松永 そうですね。結局は移籍先にダイエーを選びましたが、それは改革が求められていたチームだったからです。私は阪急時代、先輩の選手たちからしっかり教育を受けていましたが、当時のダイエーはそうではなかった。現在ソフトバンクの監督を務めている藤本博史にしても、ポテンシャルがあるのに、それを開花させるような教育を受けているようには見えませんでした。

 そういう環境を改革するために私がダイエーに移籍することは、とても意味があることだと思いました。だから、落合さんから「巨人で一緒に」と言われた時も、「ですね~」といった感じで聞き流しましたよ(笑)。

―― FA制度を導入しようと思ったきっかけは?

松永 私は小倉工業高(福岡県)2年生の時に、高校を中退してドラフト外で阪急に入団(球団職員扱いで練習生として入団)しました。一方で、当時はドラフト1位で指名されても、入団を拒否する選手がときどきいました。
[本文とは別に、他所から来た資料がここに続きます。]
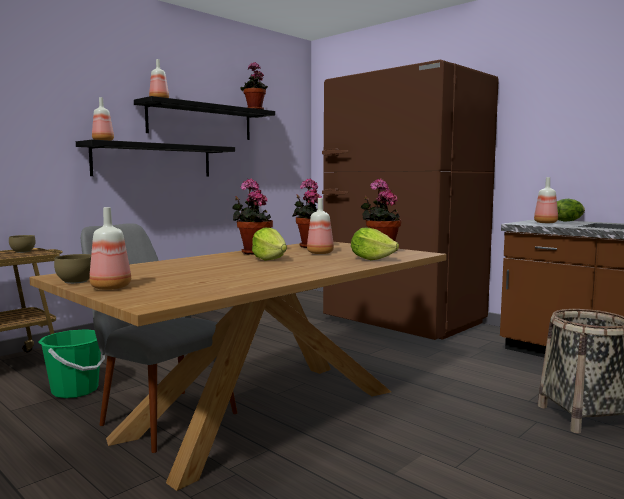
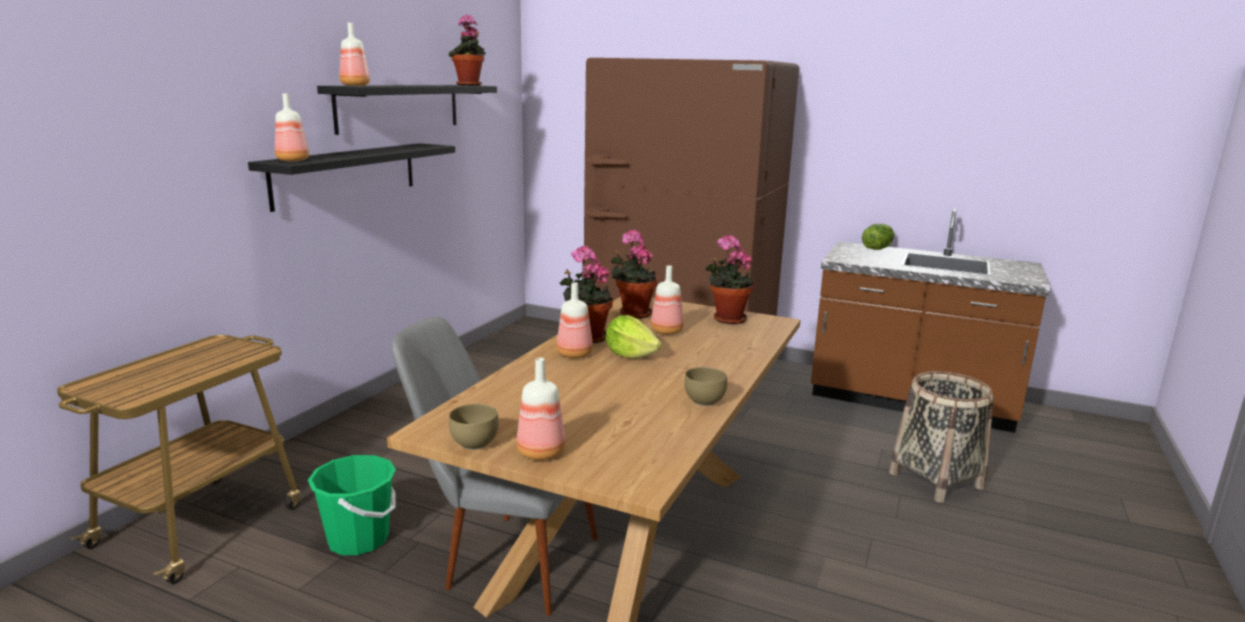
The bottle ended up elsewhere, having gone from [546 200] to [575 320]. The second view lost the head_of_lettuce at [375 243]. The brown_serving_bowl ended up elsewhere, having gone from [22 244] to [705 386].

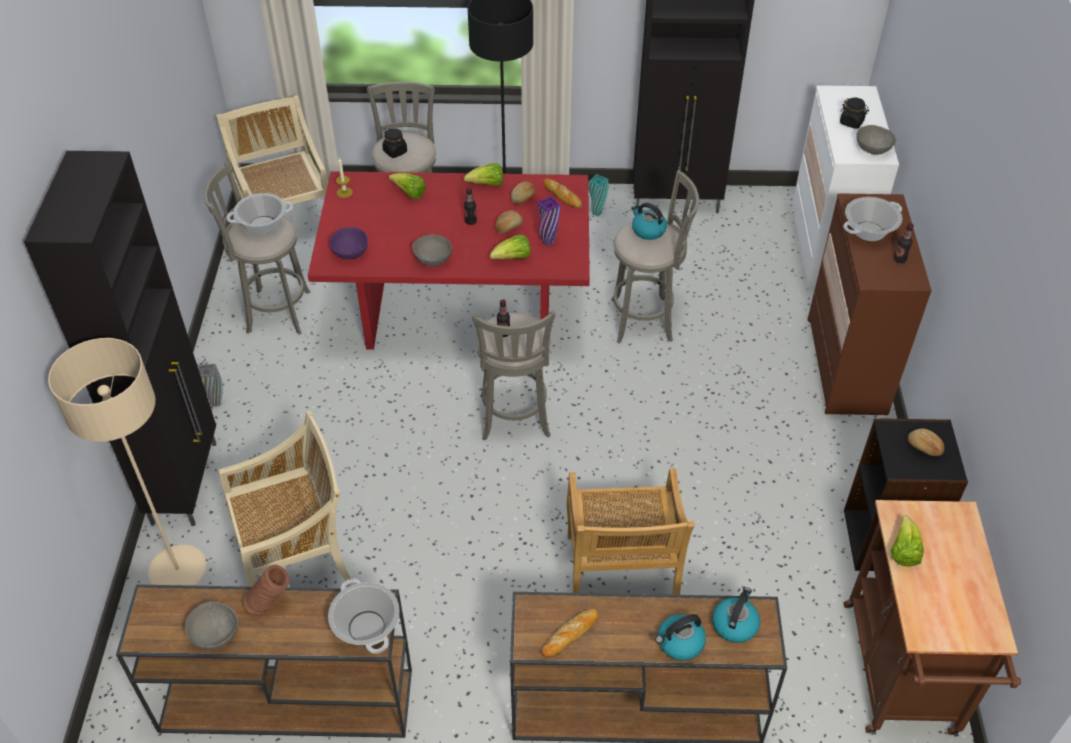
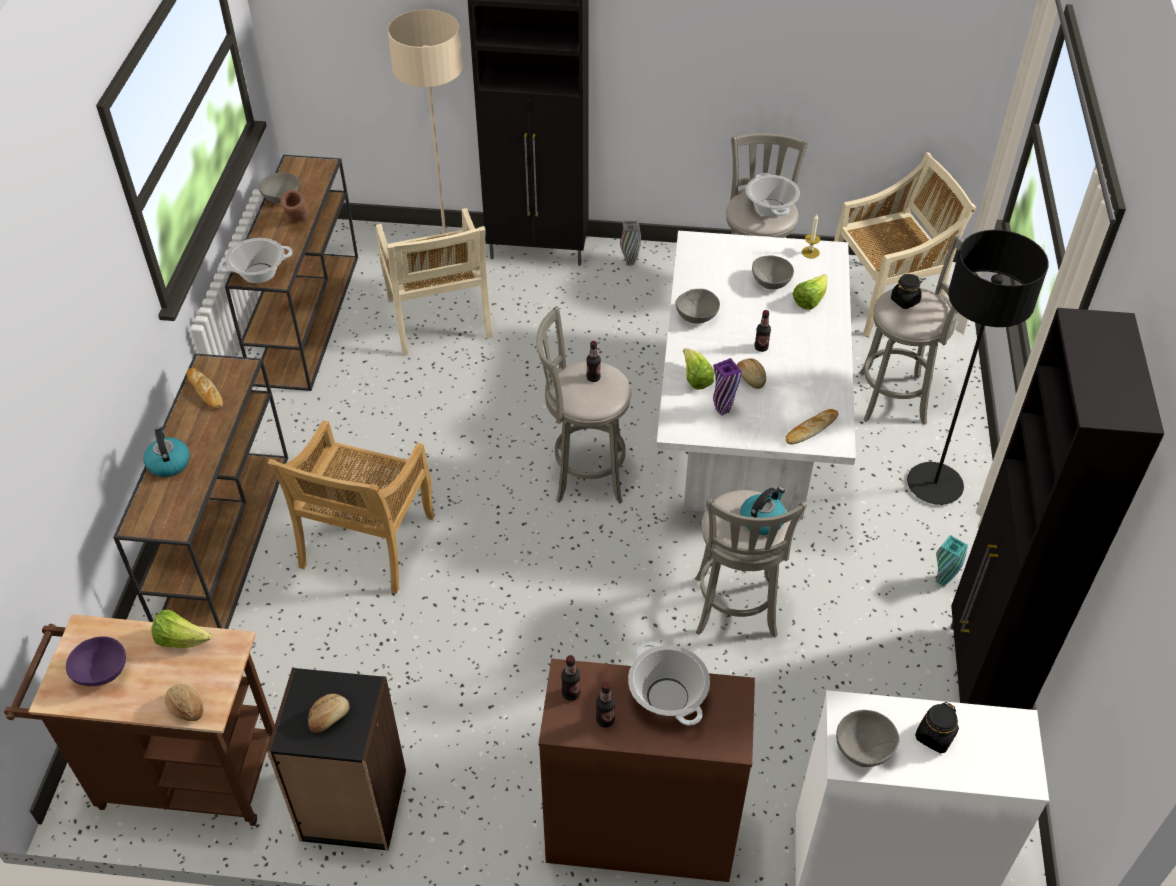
The second view lost the head_of_lettuce at [483 174]. What was the red-coloured_dinner_table at [449 260] turned into the whitish_dinner_table at [756 375]. The baked_bread ended up elsewhere, having gone from [523 193] to [184 702]. The purplish_serving_bowl ended up elsewhere, having gone from [349 243] to [96 661]. The beige_chair at [630 531] ended up facing another way, 75 degrees counterclockwise from before. The second view lost the tea_kettle at [736 615]. The second view gained the gray_serving_bowl at [773 272]. The second view gained the bottle at [571 678].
 そんな状況を見ていて、「1位って光栄なことなんじゃないの?なんで拒否するんだろう。そこまでプロ野球には夢がないのか」という気持ちになってしまって......。だから、ずっと「プロ野球を夢のある世界にしたい」という考えがあったんです。そこが発端だったと思います。

――プロ入り前、松永さんには行きたい球団がありましたか?

松永 ありませんでした。私はとにかく、プロの世界に入って活躍することしか頭になかったですね。どの球団でも地位を確立できればよかった。好きな球団に入団できても活躍できなければ、高校野球でよくある「強いチームに入ったはいいものの、補欠で試合に出られずに指をくわえて見ている」状態と同じですから。

 一方で行きたい球団がある選手もたくさんいて指名拒否も起こりましたが、それは人気や戦力が偏り、野球界全体の魅力がなくなっていたということ。本来、それを改善するためのドラフト会議が機能しないまでになっていました。

 そういった状況を変えたいと思い、シーズンオフに選手会の役員が集まる会議で「ドラフト1位で指名しても、選手から入団を拒否されるのは寂しい。もう少し選手が憧れるような球団、野球界を作っていく必要があると思うし、そのために契約内容も変えていかなければいけないのでは?」と提言したんです。